TAREAS -
1. Reproduce del texto original el fragmento que va desde "La raíz está" hasta "nadie podía dármela.", ambos incluidos.
2. Responde brevemente con datos del texto original:
(a) ¿A qué edad fue elegida para ir a la escuela?
(b) ¿A qué edad fue forzada a casarse su única amiga?
(c) ¿Adónde fue a buscar a la amiga un grupo de hombres?
3. Indica si cada afirmación coincide con el texto original. Responde sí o no y cita las palabras que lo deciden.
(a) La cultura masái se describe como muy patriarcal.
(b) La amiga no logró escapar.
(c) En aquel momento alguien pudo ayudarla.

TEXTO ORIGINAL -

La raíz está en mi historia personal. Cuando era pequeña, la familia y el clan controlaban cada aspecto de mi vida. La masái es una cultura muy patriarcal y la tribu define cada rol y responsabilidad, en especial cuando naces niña. A los nueve años fui elegida para ir a la escuela. Por aquel entonces solo éramos dos niñas en mi pueblo. Mi única amiga fue forzada a casarse a los 14 y fui testigo de lo que sufrió por negarse. Consiguió escapar, pero un grupo de hombres fue a buscarla a una aldea vecina donde se había escondido. No pararon de golpearla durante el camino y después de llegar. Me sentía impotente por no poder ayudarla, pero sobre todo me sentía frustrada porque sabía que mi turno estaba por llegar. Fue un momento muy difícil. Necesitaba ayuda pero nadie podía dármela. 



¿Ese día llegó?

MATERIAL -
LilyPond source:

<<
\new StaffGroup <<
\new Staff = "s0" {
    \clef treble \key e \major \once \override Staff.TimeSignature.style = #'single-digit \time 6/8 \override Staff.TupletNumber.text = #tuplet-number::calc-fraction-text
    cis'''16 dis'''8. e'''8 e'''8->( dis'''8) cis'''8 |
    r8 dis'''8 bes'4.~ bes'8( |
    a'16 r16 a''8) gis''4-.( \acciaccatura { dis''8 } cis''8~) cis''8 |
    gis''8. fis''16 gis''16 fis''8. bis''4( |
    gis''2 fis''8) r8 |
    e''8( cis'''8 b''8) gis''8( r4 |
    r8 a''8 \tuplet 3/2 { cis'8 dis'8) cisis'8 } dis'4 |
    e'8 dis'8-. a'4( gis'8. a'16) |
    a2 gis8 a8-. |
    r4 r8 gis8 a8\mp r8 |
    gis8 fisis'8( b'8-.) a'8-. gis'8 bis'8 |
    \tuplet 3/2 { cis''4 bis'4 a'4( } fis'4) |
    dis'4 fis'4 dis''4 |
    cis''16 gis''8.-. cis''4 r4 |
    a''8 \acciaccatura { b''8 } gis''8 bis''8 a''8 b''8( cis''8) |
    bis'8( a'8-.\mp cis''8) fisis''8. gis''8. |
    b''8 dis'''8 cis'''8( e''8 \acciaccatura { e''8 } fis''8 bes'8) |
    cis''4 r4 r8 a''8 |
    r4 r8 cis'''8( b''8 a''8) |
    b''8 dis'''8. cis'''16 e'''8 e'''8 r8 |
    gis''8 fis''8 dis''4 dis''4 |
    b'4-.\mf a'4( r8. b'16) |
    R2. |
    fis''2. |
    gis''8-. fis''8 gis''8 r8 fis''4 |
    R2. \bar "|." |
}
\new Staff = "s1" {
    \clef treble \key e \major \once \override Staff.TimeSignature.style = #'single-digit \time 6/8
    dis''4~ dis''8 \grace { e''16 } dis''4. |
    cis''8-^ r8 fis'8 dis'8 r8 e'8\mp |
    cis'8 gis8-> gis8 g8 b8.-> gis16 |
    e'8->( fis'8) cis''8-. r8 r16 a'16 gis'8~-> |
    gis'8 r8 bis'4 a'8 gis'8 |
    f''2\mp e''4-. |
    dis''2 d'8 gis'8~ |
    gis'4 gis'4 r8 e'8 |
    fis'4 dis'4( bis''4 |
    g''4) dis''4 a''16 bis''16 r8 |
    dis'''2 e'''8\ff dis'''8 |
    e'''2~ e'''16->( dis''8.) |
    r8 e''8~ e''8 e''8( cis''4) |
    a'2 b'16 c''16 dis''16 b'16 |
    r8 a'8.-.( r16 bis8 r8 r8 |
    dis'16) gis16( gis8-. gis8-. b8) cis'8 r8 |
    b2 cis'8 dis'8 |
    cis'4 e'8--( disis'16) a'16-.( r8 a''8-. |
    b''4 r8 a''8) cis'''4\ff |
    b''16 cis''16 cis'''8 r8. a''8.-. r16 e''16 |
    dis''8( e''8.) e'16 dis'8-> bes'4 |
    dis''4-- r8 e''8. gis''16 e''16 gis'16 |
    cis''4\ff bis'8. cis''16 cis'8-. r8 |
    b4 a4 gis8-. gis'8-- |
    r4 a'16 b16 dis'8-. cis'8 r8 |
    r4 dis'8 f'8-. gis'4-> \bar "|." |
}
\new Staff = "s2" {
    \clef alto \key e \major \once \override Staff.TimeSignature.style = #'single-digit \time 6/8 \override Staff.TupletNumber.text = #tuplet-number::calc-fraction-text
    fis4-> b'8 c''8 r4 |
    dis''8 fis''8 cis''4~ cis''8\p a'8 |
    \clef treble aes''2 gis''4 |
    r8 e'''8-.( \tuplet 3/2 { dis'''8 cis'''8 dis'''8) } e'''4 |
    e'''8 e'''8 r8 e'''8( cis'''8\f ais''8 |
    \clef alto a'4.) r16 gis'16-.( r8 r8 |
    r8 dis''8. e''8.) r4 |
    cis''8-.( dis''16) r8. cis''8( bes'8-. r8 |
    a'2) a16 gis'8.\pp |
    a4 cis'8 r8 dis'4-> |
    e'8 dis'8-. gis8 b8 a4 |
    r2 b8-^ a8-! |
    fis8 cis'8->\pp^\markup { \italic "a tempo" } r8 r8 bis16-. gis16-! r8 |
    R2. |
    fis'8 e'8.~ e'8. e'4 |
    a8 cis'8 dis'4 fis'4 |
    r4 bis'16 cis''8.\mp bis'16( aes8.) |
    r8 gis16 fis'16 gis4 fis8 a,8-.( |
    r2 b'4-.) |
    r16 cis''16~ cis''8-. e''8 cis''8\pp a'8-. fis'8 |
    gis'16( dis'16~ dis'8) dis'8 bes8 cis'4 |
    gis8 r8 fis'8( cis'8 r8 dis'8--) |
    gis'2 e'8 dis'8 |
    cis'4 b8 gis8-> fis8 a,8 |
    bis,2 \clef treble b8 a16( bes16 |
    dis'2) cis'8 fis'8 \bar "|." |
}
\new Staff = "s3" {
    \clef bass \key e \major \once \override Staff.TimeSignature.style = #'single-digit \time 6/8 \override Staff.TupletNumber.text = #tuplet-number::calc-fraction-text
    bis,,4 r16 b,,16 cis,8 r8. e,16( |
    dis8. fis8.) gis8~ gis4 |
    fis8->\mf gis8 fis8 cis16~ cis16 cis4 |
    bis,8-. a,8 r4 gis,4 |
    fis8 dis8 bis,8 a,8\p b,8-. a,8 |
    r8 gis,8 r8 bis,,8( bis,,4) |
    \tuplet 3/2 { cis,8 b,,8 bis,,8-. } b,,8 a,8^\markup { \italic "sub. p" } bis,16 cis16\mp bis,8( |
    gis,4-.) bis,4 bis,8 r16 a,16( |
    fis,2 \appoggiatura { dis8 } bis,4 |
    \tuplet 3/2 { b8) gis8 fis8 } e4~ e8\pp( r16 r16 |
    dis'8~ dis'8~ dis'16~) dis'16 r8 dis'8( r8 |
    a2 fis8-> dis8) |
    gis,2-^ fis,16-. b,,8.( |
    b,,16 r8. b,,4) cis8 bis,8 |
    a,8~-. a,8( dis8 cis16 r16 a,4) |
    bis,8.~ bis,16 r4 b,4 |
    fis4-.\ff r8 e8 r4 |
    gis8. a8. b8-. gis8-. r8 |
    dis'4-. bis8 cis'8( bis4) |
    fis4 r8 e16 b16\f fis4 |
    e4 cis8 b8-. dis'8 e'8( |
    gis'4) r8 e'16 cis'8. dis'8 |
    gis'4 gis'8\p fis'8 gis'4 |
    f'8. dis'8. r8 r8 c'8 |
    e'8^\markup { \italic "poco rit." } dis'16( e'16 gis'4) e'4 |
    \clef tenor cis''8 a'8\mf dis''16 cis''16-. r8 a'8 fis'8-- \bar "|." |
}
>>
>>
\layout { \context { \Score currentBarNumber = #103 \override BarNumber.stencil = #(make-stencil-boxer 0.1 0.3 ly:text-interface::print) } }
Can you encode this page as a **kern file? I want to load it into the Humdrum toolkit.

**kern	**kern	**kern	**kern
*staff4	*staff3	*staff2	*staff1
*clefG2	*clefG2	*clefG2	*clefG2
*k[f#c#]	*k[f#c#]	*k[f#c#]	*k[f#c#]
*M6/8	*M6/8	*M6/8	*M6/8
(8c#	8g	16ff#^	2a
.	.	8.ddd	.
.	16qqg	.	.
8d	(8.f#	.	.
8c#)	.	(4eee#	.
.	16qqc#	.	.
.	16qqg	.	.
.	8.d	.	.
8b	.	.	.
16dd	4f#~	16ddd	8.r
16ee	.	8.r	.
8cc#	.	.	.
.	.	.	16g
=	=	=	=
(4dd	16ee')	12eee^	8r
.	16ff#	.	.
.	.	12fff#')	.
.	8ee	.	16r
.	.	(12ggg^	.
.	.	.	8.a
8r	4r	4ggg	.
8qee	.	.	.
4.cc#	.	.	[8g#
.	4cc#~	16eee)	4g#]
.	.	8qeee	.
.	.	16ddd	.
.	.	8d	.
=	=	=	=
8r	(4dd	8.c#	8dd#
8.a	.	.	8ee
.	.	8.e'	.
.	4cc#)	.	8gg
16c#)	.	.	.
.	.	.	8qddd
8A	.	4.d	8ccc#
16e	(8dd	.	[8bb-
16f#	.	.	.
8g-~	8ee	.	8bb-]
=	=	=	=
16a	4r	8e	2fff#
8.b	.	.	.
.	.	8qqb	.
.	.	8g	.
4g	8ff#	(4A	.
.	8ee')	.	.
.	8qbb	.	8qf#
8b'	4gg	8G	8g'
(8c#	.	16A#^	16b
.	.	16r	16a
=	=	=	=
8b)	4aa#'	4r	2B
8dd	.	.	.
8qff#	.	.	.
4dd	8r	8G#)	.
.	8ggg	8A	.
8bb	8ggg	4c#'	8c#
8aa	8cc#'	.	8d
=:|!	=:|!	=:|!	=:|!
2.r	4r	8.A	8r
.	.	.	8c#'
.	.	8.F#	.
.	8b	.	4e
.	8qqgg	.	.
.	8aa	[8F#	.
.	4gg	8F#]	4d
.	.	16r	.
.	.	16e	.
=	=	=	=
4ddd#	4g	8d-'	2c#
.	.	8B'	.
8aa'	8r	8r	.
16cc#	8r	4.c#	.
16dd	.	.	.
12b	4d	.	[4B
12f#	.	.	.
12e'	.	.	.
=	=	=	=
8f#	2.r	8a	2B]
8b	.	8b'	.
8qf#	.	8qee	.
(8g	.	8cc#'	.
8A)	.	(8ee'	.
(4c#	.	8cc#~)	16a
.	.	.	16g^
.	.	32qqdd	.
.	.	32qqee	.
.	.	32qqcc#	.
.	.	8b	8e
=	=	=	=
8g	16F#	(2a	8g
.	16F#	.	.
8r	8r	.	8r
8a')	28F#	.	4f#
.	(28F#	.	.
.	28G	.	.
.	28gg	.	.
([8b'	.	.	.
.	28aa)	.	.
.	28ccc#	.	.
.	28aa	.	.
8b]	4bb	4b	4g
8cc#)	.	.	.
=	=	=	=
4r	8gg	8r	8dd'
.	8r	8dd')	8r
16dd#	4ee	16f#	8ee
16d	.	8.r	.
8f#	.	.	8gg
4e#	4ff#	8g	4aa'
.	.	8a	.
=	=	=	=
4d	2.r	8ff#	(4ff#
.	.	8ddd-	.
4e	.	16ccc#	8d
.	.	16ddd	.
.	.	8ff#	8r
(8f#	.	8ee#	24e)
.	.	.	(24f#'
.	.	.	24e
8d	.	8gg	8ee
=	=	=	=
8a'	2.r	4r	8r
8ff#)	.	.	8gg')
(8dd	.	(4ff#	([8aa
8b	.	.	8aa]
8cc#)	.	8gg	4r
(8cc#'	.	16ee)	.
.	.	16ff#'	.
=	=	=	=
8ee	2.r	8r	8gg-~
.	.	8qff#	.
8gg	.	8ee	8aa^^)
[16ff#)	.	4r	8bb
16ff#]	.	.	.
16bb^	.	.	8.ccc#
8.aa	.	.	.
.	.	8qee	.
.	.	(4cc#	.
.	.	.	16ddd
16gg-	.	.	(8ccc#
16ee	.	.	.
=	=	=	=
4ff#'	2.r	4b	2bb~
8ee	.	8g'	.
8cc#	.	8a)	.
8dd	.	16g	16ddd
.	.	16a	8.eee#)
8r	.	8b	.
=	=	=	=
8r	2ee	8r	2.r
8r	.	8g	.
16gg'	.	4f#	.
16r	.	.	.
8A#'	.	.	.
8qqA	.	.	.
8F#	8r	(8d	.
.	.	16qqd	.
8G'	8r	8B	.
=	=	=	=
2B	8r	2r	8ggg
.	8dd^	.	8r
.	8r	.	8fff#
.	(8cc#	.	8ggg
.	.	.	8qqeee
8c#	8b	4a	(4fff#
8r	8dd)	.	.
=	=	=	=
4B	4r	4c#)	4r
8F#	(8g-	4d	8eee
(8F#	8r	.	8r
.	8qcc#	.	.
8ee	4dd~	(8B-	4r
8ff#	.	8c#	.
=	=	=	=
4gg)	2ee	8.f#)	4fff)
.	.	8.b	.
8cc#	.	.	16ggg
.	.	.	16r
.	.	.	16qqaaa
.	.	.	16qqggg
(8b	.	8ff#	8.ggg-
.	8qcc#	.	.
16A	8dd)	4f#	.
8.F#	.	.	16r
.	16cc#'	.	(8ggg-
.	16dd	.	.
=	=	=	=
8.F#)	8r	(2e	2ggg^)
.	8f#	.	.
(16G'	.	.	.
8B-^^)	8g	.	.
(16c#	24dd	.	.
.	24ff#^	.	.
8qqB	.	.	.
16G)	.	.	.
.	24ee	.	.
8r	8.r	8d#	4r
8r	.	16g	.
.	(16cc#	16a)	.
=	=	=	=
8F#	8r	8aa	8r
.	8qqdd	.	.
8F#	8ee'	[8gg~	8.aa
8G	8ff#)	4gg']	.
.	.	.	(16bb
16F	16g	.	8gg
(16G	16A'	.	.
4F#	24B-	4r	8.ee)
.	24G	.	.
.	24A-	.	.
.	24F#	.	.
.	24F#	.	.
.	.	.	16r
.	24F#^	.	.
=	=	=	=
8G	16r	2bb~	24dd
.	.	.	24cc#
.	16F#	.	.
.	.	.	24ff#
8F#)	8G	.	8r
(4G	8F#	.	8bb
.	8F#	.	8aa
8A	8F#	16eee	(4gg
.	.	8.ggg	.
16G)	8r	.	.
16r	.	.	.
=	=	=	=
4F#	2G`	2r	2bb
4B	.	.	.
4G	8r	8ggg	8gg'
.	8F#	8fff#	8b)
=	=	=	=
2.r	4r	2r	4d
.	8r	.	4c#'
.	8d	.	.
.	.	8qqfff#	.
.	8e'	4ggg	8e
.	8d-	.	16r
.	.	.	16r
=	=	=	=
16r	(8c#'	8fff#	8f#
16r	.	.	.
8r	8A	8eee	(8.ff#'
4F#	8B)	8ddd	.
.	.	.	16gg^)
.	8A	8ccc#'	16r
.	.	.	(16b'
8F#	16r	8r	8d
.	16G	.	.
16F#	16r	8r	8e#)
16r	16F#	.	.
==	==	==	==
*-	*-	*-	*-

RESPUESTAS DEL EJERCICIO -
1.
La raíz está en mi historia personal. Cuando era pequeña, la familia y el clan controlaban cada aspecto de mi vida. La masái es una cultura muy patriarcal y la tribu define cada rol y responsabilidad, en especial cuando naces niña. A los nueve años fui elegida para ir a la escuela. Por aquel entonces solo éramos dos niñas en mi pueblo. Mi única amiga fue forzada a casarse a los 14 y fui testigo de lo que sufrió por negarse. Consiguió escapar, pero un grupo de hombres fue a buscarla a una aldea vecina donde se había escondido. No pararon de golpearla durante el camino y después de llegar. Me sentía impotente por no poder ayudarla, pero sobre todo me sentía frustrada porque sabía que mi turno estaba por llegar. Fue un momento muy difícil. Necesitaba ayuda pero nadie podía dármela.

2.
(a) A los nueve años.
(b) A los 14.
(c) A una aldea vecina donde se había escondido.

3.
(a) Sí: "La masái es una cultura muy patriarcal".
(b) No: "Consiguió escapar".
(c) No: "Necesitaba ayuda pero nadie podía dármela".